Mya, tu es sur la liste des révélation pour les prochains Césars. Est-ce que cela vient déjà conforter ta carrière en tant qu'actrice ? 

Mya : Évidemment, je suis contente. C’est déjà une réussite en soi. Il me semble que c’est la première fois qu'une femme trans apparait dans cette liste en France. D’un point de vue politique, c’est super. Mais je veux prendre les choses avec une certaine distance. Quant à ma carrière, je vais être directe : des films dont le sujet est la transidentité, il ne s'en monte pas tous les jours. Quand bien même, on n’aurait pas envie de voir la même actrice dans chacun d'entre eux ! Pour tout dire, je ne suis pas certaine que le cinéma français soit prêt à confier des rôles de femmes cisgenres à des femmes trans... C’est pour ça que je ne me projette pas dans cet avenir-là. Je ne me ferme pas la porte non plus. Mais je n’y mets aucune ambition. C’est une façon de me protéger. Je vais sûrement reprendre des études de psycho l’année prochaine. J'aimerais devenir une psychologue trans pour aider les personnes trans. Ça me parait pas mal !

"Comment peut-on être transphobe à ce point ?"

Lola vers la mer a été présenté au festival du film d’Angoulème. Et le soir de la présentation, Dominique Besnehard, producteur et délégué général du festival, t'a mégenré et tu l'as très mal vécu. Que s'est-il passé ?

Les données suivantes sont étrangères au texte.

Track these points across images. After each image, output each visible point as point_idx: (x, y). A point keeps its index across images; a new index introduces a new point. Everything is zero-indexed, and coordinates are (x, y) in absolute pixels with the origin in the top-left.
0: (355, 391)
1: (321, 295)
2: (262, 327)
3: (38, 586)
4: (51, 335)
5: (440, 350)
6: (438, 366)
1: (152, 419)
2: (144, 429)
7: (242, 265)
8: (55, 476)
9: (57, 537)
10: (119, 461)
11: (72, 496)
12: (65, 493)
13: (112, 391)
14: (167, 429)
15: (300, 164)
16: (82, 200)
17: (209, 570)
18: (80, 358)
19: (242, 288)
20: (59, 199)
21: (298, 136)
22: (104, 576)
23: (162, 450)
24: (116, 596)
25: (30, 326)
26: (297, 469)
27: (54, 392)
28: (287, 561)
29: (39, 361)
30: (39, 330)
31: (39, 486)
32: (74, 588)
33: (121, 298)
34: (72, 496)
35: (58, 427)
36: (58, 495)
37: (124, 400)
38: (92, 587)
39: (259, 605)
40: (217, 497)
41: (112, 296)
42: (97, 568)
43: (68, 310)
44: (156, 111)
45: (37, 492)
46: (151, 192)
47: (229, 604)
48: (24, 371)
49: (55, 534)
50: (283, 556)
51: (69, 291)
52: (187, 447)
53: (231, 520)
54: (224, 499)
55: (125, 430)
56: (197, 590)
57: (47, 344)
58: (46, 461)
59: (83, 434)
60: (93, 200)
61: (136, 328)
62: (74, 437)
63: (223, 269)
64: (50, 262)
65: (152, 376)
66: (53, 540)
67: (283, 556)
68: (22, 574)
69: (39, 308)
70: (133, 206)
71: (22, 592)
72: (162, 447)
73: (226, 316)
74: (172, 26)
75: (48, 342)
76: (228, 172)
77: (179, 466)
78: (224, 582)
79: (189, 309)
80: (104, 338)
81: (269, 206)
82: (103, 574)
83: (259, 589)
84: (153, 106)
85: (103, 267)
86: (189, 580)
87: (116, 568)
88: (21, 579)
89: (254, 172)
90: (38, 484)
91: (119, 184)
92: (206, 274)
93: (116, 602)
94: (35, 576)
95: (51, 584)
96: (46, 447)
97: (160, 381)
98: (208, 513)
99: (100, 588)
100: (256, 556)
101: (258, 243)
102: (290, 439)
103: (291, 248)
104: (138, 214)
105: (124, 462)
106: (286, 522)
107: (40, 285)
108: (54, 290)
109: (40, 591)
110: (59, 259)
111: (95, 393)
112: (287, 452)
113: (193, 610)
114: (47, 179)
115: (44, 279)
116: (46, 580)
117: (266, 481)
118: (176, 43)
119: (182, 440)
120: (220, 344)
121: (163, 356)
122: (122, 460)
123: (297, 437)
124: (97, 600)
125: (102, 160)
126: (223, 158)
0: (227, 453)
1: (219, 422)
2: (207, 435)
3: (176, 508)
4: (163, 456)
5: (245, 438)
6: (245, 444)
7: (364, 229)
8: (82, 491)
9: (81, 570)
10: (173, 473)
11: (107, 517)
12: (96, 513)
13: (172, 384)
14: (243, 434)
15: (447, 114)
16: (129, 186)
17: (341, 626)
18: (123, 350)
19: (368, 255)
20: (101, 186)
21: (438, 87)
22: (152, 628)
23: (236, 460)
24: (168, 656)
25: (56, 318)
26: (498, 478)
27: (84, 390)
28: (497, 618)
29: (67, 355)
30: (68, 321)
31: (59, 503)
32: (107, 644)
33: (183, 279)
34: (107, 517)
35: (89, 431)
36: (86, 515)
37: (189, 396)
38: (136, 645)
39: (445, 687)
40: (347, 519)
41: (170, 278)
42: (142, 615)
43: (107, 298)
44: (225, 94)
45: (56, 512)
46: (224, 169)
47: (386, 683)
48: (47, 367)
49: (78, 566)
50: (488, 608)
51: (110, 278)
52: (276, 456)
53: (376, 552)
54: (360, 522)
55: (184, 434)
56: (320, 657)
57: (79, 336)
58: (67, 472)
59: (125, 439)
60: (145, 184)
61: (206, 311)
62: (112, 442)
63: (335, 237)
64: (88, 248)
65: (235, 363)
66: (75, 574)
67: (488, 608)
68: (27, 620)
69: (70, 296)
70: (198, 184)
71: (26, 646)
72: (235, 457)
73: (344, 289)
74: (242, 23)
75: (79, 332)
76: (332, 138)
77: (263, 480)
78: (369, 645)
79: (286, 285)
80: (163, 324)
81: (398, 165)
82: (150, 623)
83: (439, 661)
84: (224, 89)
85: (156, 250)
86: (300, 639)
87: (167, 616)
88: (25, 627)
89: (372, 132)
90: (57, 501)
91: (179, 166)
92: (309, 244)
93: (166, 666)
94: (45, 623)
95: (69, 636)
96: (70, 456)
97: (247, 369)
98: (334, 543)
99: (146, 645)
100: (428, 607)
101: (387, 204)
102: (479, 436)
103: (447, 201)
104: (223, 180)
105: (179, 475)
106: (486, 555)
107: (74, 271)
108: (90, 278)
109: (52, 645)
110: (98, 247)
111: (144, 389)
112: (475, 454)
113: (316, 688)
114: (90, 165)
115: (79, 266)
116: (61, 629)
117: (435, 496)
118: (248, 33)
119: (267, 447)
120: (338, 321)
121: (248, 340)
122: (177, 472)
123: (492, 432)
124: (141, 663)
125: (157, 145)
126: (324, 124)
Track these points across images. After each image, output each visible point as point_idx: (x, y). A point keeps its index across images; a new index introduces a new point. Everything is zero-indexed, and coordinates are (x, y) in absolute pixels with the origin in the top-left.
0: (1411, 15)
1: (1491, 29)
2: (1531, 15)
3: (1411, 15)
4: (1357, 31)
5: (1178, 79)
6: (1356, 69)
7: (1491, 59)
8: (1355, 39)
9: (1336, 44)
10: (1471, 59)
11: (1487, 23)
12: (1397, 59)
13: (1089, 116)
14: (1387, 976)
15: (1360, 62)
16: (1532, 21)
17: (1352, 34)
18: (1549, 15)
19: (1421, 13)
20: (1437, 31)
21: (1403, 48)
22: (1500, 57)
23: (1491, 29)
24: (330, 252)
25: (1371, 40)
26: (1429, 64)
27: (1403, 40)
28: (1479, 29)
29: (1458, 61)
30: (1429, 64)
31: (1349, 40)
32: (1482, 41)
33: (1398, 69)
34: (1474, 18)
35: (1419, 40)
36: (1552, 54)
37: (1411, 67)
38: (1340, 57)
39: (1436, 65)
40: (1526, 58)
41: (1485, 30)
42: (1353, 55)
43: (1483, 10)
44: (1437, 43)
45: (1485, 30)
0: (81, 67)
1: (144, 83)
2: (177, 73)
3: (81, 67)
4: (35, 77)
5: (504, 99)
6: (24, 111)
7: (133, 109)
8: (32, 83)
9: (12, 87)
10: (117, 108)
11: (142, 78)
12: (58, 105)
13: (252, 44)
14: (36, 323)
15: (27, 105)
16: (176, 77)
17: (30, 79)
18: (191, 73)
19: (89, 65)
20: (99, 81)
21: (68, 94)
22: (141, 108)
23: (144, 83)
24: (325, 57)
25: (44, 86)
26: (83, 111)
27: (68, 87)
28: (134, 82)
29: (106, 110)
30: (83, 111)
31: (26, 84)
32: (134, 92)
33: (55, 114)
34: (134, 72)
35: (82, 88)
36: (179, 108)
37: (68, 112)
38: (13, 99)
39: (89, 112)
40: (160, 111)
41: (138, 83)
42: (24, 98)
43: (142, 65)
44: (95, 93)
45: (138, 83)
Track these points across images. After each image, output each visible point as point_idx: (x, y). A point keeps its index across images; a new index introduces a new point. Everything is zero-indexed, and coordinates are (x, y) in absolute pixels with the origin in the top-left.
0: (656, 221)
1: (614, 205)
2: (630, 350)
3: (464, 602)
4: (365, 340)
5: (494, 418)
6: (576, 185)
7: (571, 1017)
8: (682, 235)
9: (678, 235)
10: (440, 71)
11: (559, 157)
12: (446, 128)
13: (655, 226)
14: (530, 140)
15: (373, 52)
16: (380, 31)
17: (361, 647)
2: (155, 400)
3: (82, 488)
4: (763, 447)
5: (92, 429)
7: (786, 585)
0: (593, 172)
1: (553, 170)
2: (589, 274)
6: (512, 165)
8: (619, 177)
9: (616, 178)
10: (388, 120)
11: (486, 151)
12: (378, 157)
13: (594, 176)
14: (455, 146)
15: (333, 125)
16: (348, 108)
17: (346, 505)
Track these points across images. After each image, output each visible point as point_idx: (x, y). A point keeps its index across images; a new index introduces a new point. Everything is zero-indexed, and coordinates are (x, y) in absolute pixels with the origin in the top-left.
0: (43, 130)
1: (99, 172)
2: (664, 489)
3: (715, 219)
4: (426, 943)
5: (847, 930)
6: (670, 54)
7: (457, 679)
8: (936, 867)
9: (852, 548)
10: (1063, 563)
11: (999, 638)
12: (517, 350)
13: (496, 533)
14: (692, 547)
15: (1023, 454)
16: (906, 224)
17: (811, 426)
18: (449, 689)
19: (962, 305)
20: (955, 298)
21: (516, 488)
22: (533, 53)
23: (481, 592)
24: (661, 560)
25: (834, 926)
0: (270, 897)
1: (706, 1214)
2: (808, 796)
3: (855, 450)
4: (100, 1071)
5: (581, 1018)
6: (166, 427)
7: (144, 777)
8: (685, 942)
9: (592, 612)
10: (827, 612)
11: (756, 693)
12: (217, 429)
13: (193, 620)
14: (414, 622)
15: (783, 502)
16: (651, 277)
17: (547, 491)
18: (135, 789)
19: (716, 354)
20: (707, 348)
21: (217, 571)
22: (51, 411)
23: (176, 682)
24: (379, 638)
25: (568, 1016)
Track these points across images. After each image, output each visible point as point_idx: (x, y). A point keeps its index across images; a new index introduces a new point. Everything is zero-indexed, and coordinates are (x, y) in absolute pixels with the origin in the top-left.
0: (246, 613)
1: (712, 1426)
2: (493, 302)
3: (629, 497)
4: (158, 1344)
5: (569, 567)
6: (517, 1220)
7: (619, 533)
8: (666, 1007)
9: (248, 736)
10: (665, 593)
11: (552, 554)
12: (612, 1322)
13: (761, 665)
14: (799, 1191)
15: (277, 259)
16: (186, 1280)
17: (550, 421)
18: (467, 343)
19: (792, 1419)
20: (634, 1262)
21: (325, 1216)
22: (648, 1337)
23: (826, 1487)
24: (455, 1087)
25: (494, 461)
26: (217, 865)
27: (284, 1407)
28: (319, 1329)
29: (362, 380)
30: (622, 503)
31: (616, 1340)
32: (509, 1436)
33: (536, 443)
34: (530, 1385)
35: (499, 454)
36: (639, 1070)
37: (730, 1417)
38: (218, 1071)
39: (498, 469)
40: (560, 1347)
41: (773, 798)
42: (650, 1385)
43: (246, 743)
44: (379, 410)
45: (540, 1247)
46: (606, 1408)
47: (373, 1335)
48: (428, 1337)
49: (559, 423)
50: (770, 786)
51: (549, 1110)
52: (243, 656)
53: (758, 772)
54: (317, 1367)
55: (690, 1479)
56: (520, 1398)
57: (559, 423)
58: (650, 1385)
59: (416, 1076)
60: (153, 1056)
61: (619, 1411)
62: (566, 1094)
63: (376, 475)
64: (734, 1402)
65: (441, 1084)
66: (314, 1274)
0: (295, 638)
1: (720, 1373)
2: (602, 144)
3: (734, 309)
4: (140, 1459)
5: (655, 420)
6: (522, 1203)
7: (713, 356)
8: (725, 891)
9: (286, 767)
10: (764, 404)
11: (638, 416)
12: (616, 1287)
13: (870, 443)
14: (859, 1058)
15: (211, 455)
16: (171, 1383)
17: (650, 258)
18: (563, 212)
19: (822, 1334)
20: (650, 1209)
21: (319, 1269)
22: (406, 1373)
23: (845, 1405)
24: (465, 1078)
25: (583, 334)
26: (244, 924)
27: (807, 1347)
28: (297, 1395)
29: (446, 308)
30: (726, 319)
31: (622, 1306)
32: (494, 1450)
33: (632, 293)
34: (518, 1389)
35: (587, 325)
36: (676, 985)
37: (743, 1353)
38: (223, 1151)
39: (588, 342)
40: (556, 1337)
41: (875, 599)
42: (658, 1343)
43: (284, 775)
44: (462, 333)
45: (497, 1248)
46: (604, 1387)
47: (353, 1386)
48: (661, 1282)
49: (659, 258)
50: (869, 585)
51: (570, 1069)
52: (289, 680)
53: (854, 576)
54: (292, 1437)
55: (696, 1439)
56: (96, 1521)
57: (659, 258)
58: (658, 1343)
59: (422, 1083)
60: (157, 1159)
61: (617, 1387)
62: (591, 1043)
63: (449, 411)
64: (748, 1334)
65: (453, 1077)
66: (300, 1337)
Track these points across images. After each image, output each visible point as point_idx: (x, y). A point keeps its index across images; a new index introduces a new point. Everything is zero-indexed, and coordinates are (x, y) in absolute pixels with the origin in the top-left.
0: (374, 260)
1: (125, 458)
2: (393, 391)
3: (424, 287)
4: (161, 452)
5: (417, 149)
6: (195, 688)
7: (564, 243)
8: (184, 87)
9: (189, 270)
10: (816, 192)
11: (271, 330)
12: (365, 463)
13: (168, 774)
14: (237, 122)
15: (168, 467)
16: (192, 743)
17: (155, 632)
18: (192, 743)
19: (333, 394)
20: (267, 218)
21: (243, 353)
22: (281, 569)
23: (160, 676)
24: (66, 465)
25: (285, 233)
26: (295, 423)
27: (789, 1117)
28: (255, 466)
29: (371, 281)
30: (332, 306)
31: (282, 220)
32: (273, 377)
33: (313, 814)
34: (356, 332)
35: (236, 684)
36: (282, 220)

Mya :  Ce qui s’est passé c’est qu’en trois minutes, en deux mots, on a invalidé ma féminité. Il a nié qui je suis. Ce sont des années de construction pour parvenir à avoir confiance en soi. Pour savoir qui on est. Pour se construire. Il ne se rend pas compte de la violence que c’est pour une personne trans que de recevoir des propos pareils. Rien que d’en parler là, je suis émue. (Les yeux de Mya se gonflent de larmes, ndr) Je peux pas dire qu’il voulait me blesser… Mais si il a aimé le film, si il l’a sélectionné pour son festival et qu’il insiste pour le présenter, comment peut-il être transphobe à ce point ? Je lui ai envoyé un mail pour lui expliquer ma façon de voir les choses. Mais il ne m’a jamais répondu.

>> Lola vers la mer, de Laurent Micheli, avec Mya Bollaers et Benoît Magimel. Sortie en salles 11 décembre 2019. 1h30.